More generally, though, I'm not clear on the difference between ownership and authority here. One could say that the IRS is the authority on the question of some org's tax status date; one could also, with a little semantic stretching, say that the IRS "owns" that information, in the sense that they determined it and they gave it the org. Is there really a difference between these two concepts?

/CC @slifty

Actually, let me also CC @jmergy here. Jonathan, I highly recommend glancing over Jesse's comment above, which is more important than my reaction to it here (then if you have time and want to follow in detail, my question here might be interesting, but it's not crucial to understanding the general framework we're using -- Jesse's original comment above is the right place to get that).

bickelj commented 1 month ago

@kfogel Good point about authority versus owner. There may not be a real difference here. The distinction was maybe more procedural than semantic. In other words, I was thinking of "we have the owner's data already" versus "we are looking up data separately from our system entirely." Or perhaps "changemaker owner" versus "external owner" would be the distinction. They can probably be collapsed into one.

As far as the last example, where I have source B instead of C winning, you raise an interesting point. I had B win on the assumption that we would only choose a best value that has already been supplied to PDC (from either A or B) due to B matching C. But what if A differs from B, so we look up externally in C, and then C differs from both? Perhaps we would not have looked up in C had there been no difference. Or perhaps we should always check certain values in C every time. I don't know the answer. I lean toward doing automated lookup every time if we have an automated lookup capability.

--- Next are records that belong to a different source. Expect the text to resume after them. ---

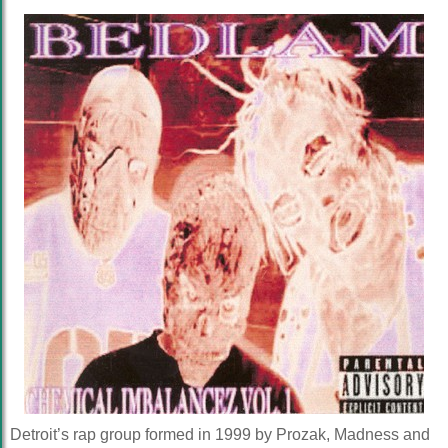
Detroit’s rap group formed in 1999 by Prozak, Madness and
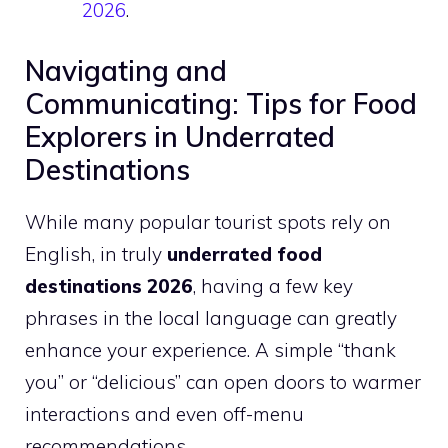
2026
.
Navigating and
Communicating: Tips for Food
Explorers in Underrated
Destinations
While many popular tourist spots rely on
English, in truly
underrated food
destinations 2026
, having a few key
phrases in the local language can greatly
enhance your experience. A simple “thank
you” or “delicious” can open doors to warmer
interactions and even off-menu
recommendations.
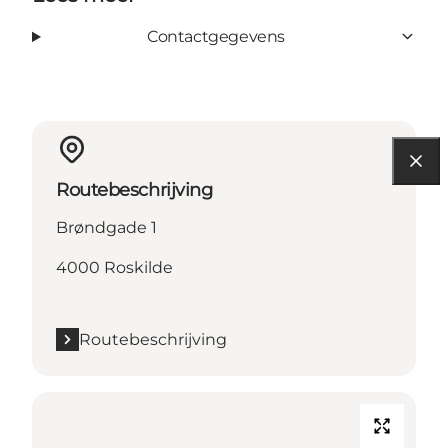
Contactgegevens
Routebeschrijving
Brøndgade 1
4000 Roskilde
Routebeschrijving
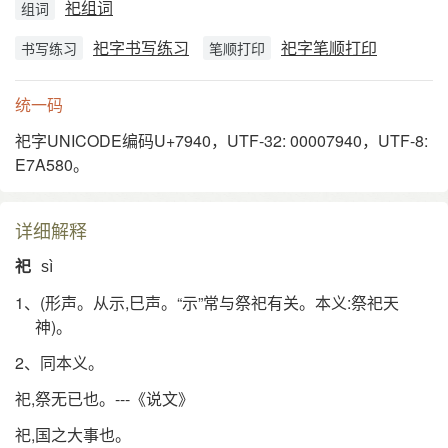
祀组词
组词
祀字书写练习
祀字笔顺打印
书写练习
笔顺打印
统一码
祀字UNICODE编码U+7940，UTF-32: 00007940，UTF-8:
E7A580。
详细解释
祀
sì
1、(形声。从示,巳声。“示”常与祭祀有关。本义:祭祀天
神)。
2、同本义。
祀,祭无已也。---《说文》
祀,国之大事也。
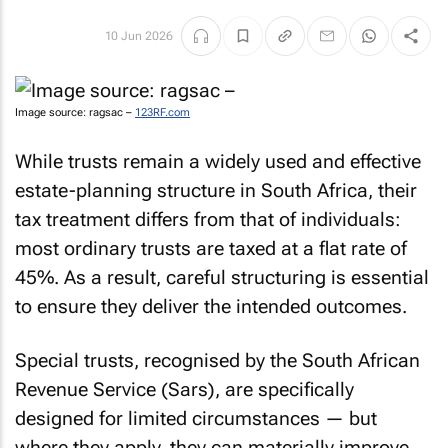
10 Jun 2026
Image source: ragsac –
123RF.com
While trusts remain a widely used and effective
estate-planning structure in South Africa, their
tax treatment differs from that of individuals:
most ordinary trusts are taxed at a flat rate of
45%. As a result, careful structuring is essential
to ensure they deliver the intended outcomes.
Special trusts, recognised by the South African
Revenue Service (Sars), are specifically
designed for limited circumstances — but
where they apply, they can materially improve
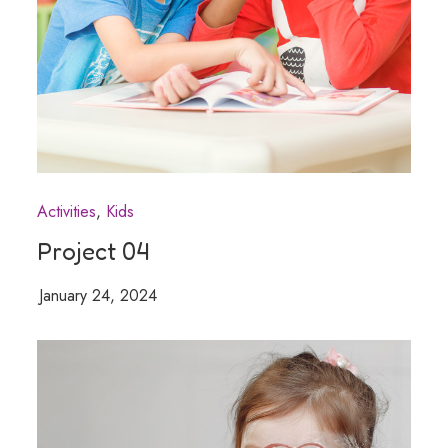
Activities
Kids
Project 04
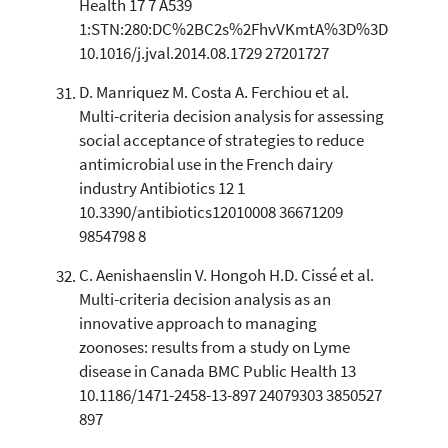
Health 17 7 A539
1:STN:280:DC%2BC2s%2FhvVKmtA%3D%3D
10.1016/j.jval.2014.08.1729 27201727
D. Manriquez M. Costa A. Ferchiou et al.
Multi-criteria decision analysis for assessing
social acceptance of strategies to reduce
antimicrobial use in the French dairy
industry Antibiotics 12 1
10.3390/antibiotics12010008 36671209
9854798 8
C. Aenishaenslin V. Hongoh H.D. Cissé et al.
Multi-criteria decision analysis as an
innovative approach to managing
zoonoses: results from a study on Lyme
disease in Canada BMC Public Health 13
10.1186/1471-2458-13-897 24079303 3850527
897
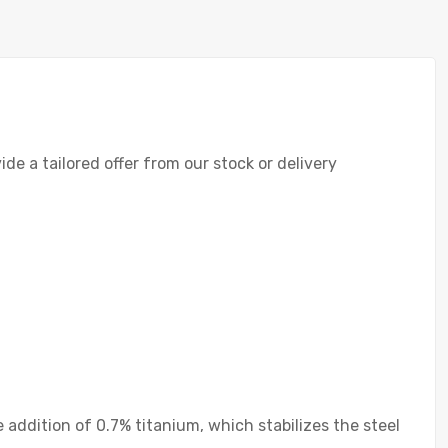
de a tailored offer from our stock or delivery
he addition of 0.7% titanium, which stabilizes the steel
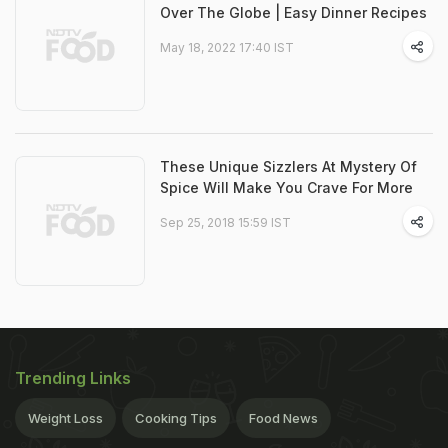
Over The Globe | Easy Dinner Recipes
May 18, 2022 17:40 IST
These Unique Sizzlers At Mystery Of
Spice Will Make You Crave For More
Sep 25, 2018 15:59 IST
Trending Links
Weight Loss
Cooking Tips
Food News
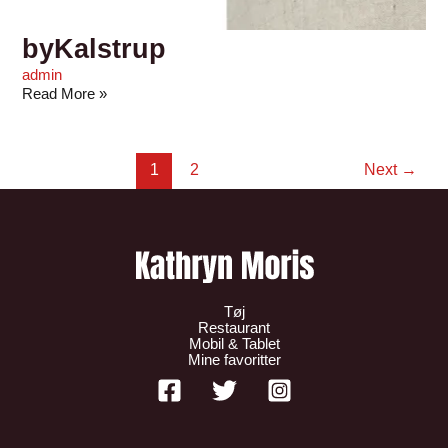
byKalstrup
admin
Read More »
1
2
Next
→
Tøj
Restaurant
Mobil & Tablet
Mine favoritter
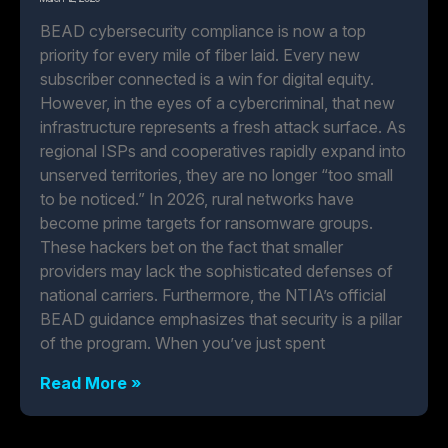
BEAD cybersecurity compliance is now a top
priority for every mile of fiber laid. Every new
subscriber connected is a win for digital equity.
However, in the eyes of a cybercriminal, that new
infrastructure represents a fresh attack surface. As
regional ISPs and cooperatives rapidly expand into
unserved territories, they are no longer “too small
to be noticed.” In 2026, rural networks have
become prime targets for ransomware groups.
These hackers bet on the fact that smaller
providers may lack the sophisticated defenses of
national carriers. Furthermore, the NTIA’s official
BEAD guidance emphasizes that security is a pillar
of the program. When you’ve just spent
Read More »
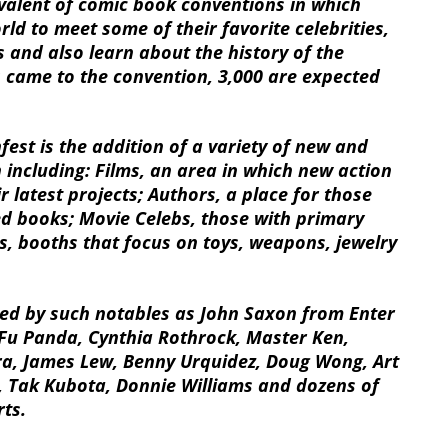
ivalent of comic book conventions in which
rld to meet some of their favorite celebrities,
 and also learn about the history of the
rs came to the convention, 3,000 are expected
fest is the addition of a variety of new and
 including: Films, an area in which new action
r latest projects; Authors, a place for those
ed books; Movie Celebs, those with primary
ts, booths that focus on toys, weapons, jewelry
ed by such notables as John Saxon from Enter
Fu Panda, Cynthia Rothrock, Master Ken,
ra, James Lew, Benny Urquidez, Doug Wong, Art
 Tak Kubota, Donnie Williams and dozens of
rts.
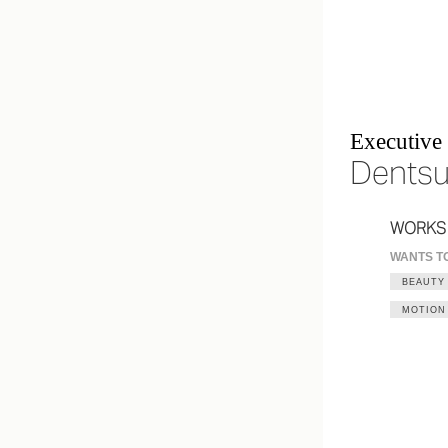
Executive 
Dentsu
WORKS
WANTS T
BEAUTY
MOTION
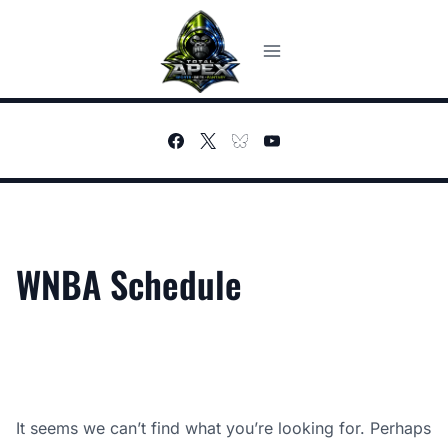
Skip
to
content
WNBA Schedule
It seems we can’t find what you’re looking for. Perhaps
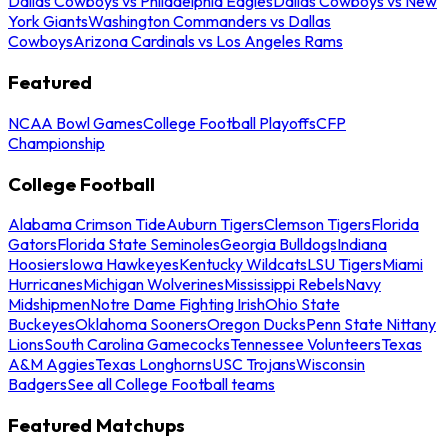
Dallas Cowboys vs Philadelphia Eagles
Dallas Cowboys vs New
York Giants
Washington Commanders vs Dallas
Cowboys
Arizona Cardinals vs Los Angeles Rams
Featured
NCAA Bowl Games
College Football Playoffs
CFP
Championship
College Football
Alabama Crimson Tide
Auburn Tigers
Clemson Tigers
Florida
Gators
Florida State Seminoles
Georgia Bulldogs
Indiana
Hoosiers
Iowa Hawkeyes
Kentucky Wildcats
LSU Tigers
Miami
Hurricanes
Michigan Wolverines
Mississippi Rebels
Navy
Midshipmen
Notre Dame Fighting Irish
Ohio State
Buckeyes
Oklahoma Sooners
Oregon Ducks
Penn State Nittany
Lions
South Carolina Gamecocks
Tennessee Volunteers
Texas
A&M Aggies
Texas Longhorns
USC Trojans
Wisconsin
Badgers
See all College Football teams
Featured Matchups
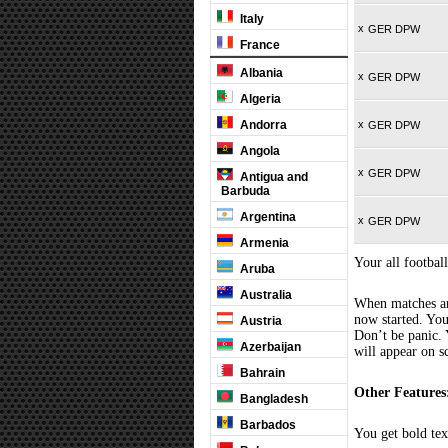
Italy
x
GER DPW
France
Albania
x
GER DPW
Algeria
Andorra
x
GER DPW
Angola
x
GER DPW
Antigua and
Barbuda
Argentina
x
GER DPW
Armenia
Your all football
Aruba
Australia
When matches are
now started. You
Austria
Don’t be panic. 
Azerbaijan
will appear on s
Bahrain
Other Features
Bangladesh
Barbados
You get bold tex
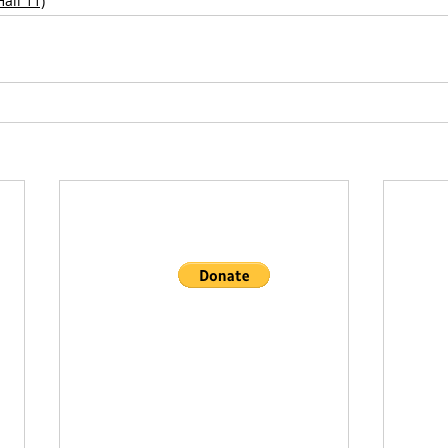
all 11)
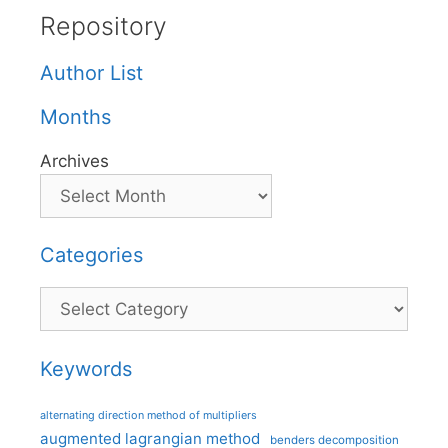
Repository
Author List
Months
Archives
Categories
Categories
Keywords
alternating direction method of multipliers
augmented lagrangian method
benders decomposition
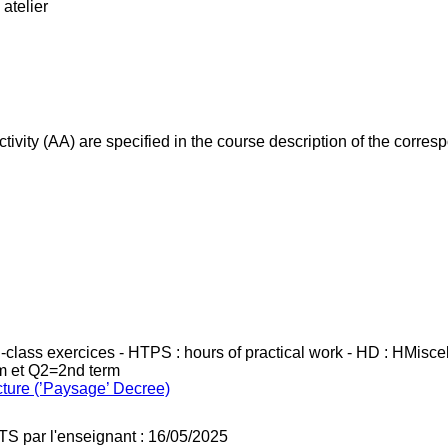
atelier
ivity (AA) are specified in the course description of the corr
in-class exercices - HTPS : hours of practical work - HD : HMisc
rm et Q2=2nd term
cture (’Paysage’ Decree)
TS par l'enseignant : 16/05/2025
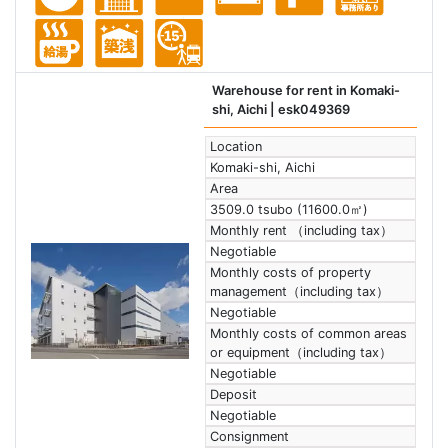
Warehouse for rent in Komaki-
shi, Aichi
| esk049369
Location
Komaki-shi, Aichi
Area
3509.0 tsubo (11600.0㎡)
Monthly rent （including tax）
Negotiable
Monthly costs of property
management（including tax）
Negotiable
Monthly costs of common areas
or equipment（including tax）
Negotiable
Deposit
Negotiable
Consignment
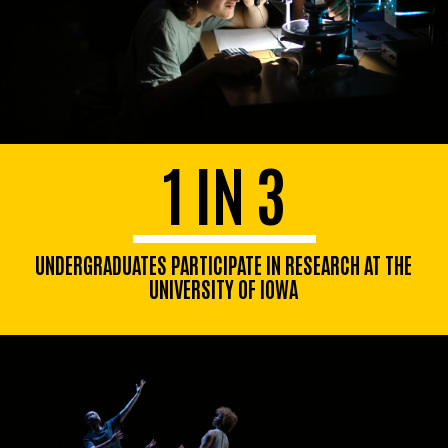
1 IN 3
UNDERGRADUATES PARTICIPATE IN RESEARCH AT THE
UNIVERSITY OF IOWA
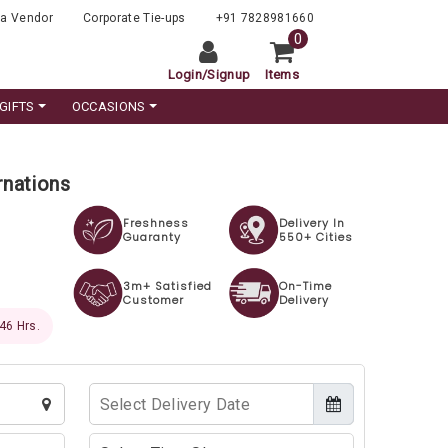
a Vendor
Corporate Tie-ups
+91 7828981660
0
Login
/
Signup
Items
GIFTS
OCCASIONS
rnations
Freshness
Delivery In
Guaranty
550+ Cities
3m+ Satisfied
On-Time
Customer
Delivery
 45 Hrs.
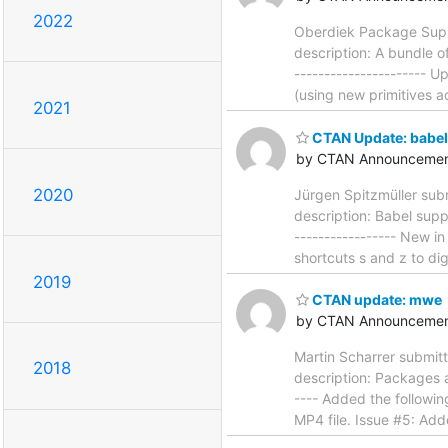
2022
Oberdiek Package Suppo
description: A bundle o
----------------------
(using new primitives 
2021
CTAN Update: babe
by CTAN Announcemen
2020
Jürgen Spitzmüller sub
description: Babel supp
----------------- New i
shortcuts s and z to d
2019
CTAN update: mwe
by CTAN Announcemen
Martin Scharrer submit
2018
description: Packages a
---- Added the followi
MP4 file. Issue #5: Add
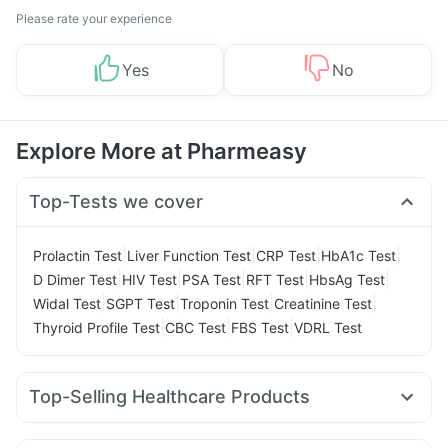
Please rate your experience
Yes
No
Explore More at Pharmeasy
Top-Tests we cover
|
|
|
|
Prolactin Test
Liver Function Test
CRP Test
HbA1c Test
|
|
|
|
|
D Dimer Test
HIV Test
PSA Test
RFT Test
HbsAg Test
|
|
|
|
Widal Test
SGPT Test
Troponin Test
Creatinine Test
|
|
|
Thyroid Profile Test
CBC Test
FBS Test
VDRL Test
Top-Selling Healthcare Products
Bold Care Extend Delay Spray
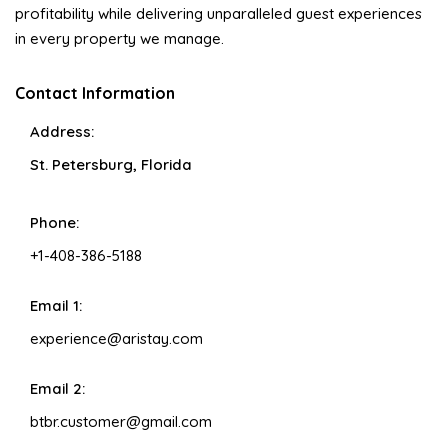
profitability while delivering unparalleled guest experiences
in every property we manage.
Contact Information
Address:
St. Petersburg, Florida
Phone:
+1-408-386-5188
Email 1:
experience@aristay.com
Email 2:
btbr.customer@gmail.com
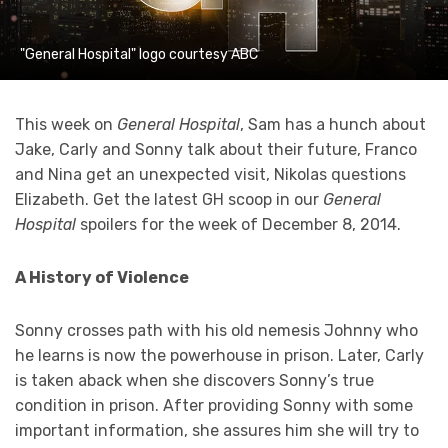
"General Hospital" logo courtesy ABC
This week on
General Hospital
, Sam has a hunch about
Jake, Carly and Sonny talk about their future, Franco
and Nina get an unexpected visit, Nikolas questions
Elizabeth. Get the latest GH scoop in our
General
Hospital
spoilers for the week of December 8, 2014.
A History of Violence
Sonny crosses path with his old nemesis Johnny who
he learns is now the powerhouse in prison. Later, Carly
is taken aback when she discovers Sonny’s true
condition in prison. After providing Sonny with some
important information, she assures him she will try to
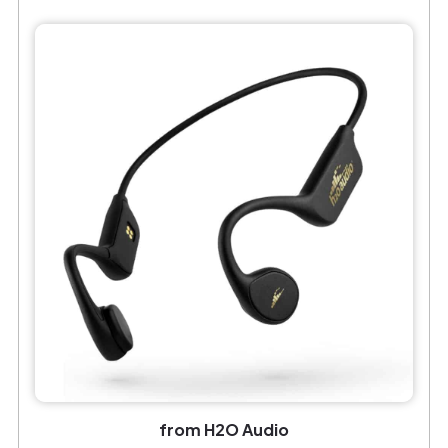
from H2O Audio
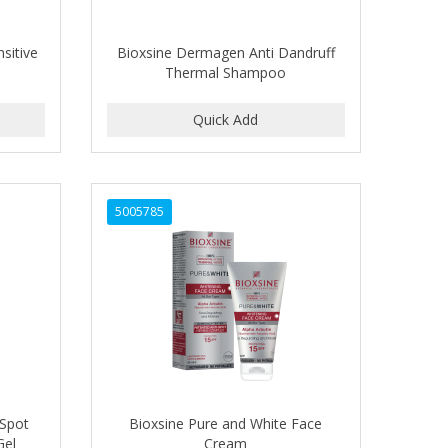
sitive
Bioxsine Dermagen Anti Dandruff
Thermal Shampoo
5005785
 Spot
Bioxsine Pure and White Face
Gel
Cream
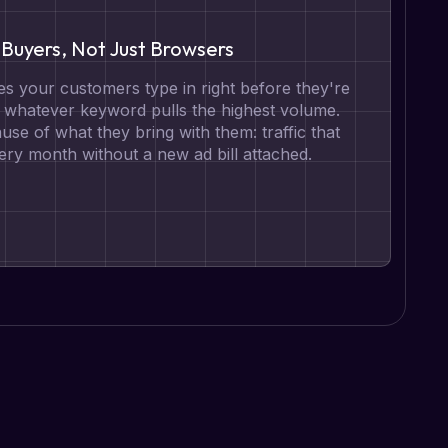
Buyers, Not Just Browsers
s your customers type in right before they're
t whatever keyword pulls the highest volume.
se of what they bring with them: traffic that
ry month without a new ad bill attached.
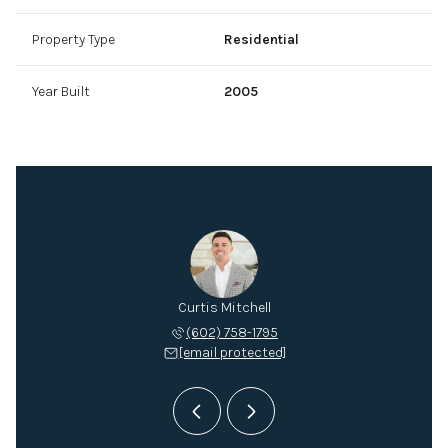
Property Type
Residential
Year Built
2005
Mitchell
Curtis Mitchell
Mitch M
 432-2895
(602) 758-1795
(602) 
 protected]
[email protected]
[email 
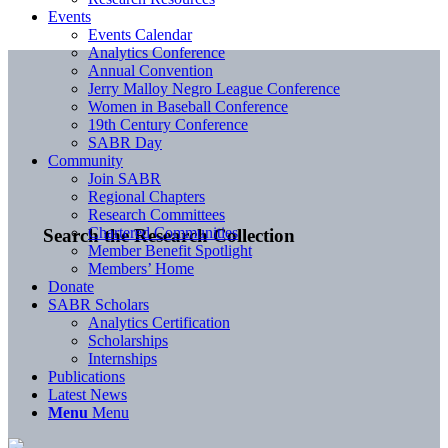
Events
Events Calendar
Analytics Conference
Annual Convention
Jerry Malloy Negro League Conference
Women in Baseball Conference
19th Century Conference
SABR Day
Community
Join SABR
Regional Chapters
Research Committees
Chartered Communities
Search the Research Collection
Member Benefit Spotlight
Members’ Home
Donate
SABR Scholars
Analytics Certification
Scholarships
Internships
Publications
Latest News
Menu
Menu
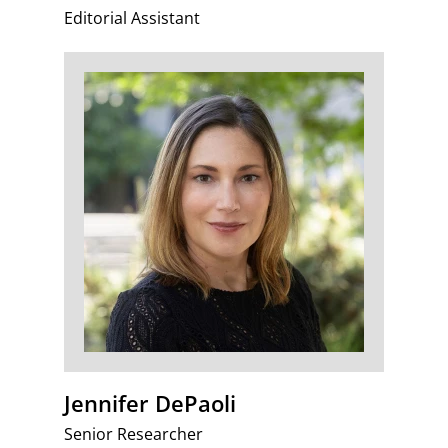
Editorial Assistant
Jennifer DePaoli
Senior Researcher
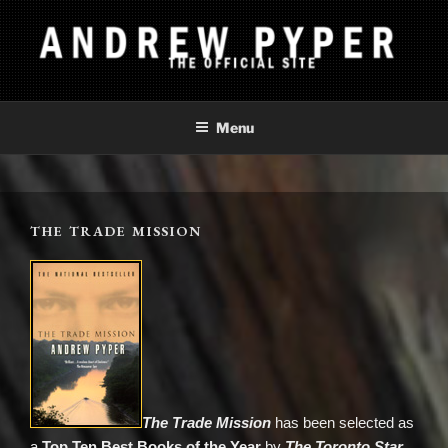
Skip
to
content
ANDREW PYPER
The Official Site
Menu
THE TRADE MISSION
The Trade Mission
has been selected as
a
Top Ten Best Books of the Year
by
The Toronto Star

bickelj commented 1 month ago

In my table I distinguished "Applicant" from "Funder" but it would be unusual for applicants/changemakers to directly send data to PDC. That boils down to the funder being a proxy for the applicant/changemaker in that scenario and comparing to a data platform provider rather than another funder.

bickelj commented 1 month ago

Based on feedback and reflection, here is an updated version of similar scenarios: data_conflict_scenarios_2 Here is raw CSV to make it easier to paste into spreadsheet software:

"Base Field","Source A","Source B","Source C","Differences","Winner","Strategy","Reasoning"
"organization_name","Data Platform Provider X","Data Platform Provider Y","Funder’s GMS Z","A was posted later, B is longer, C is shorter and posted earlier","C","Authority","The applicant is the authority and posted the data to the GMS."
"organization_phone","Data Platform Provider V","Data Platform Provider W",,"A was posted earlier, B was posted later","B","Temporal","Neither platform provider is more authoritative than the other, so we resort to time."
"organization_website","Funder’s GMS S","Funder’s GMS T","Funder’s GMS U","A and B agree, C differs","A","Frequency","None of the GMSes is more authoritative than the other, so we resort to the most commonly found value."
"organization_mission_statement","Data Platform Provider Q","Data Platform Provider R",,"The value of A is contained in the value from B, but B is longer.","B","Spatial","Neither platform provider is more authoritative than the other, and there is a special case of a longer value in one but otherwise matching data, so take the longer one."
"organization_tax_status_date","Data Platform Provider P","External API O",,"The value from A differs from B","B","Authority","Given the ability to look up tax data via external API call, always check tax data against the authoritative source."

slifty commented 1 month ago

On call today @kfogel confirmed that this is in a reasonable place (this isn't to say we won't come up with more scenarios in future, or change these scenarios).

The next step is @bickelj will create an issue to capture turning these scenarios into tests.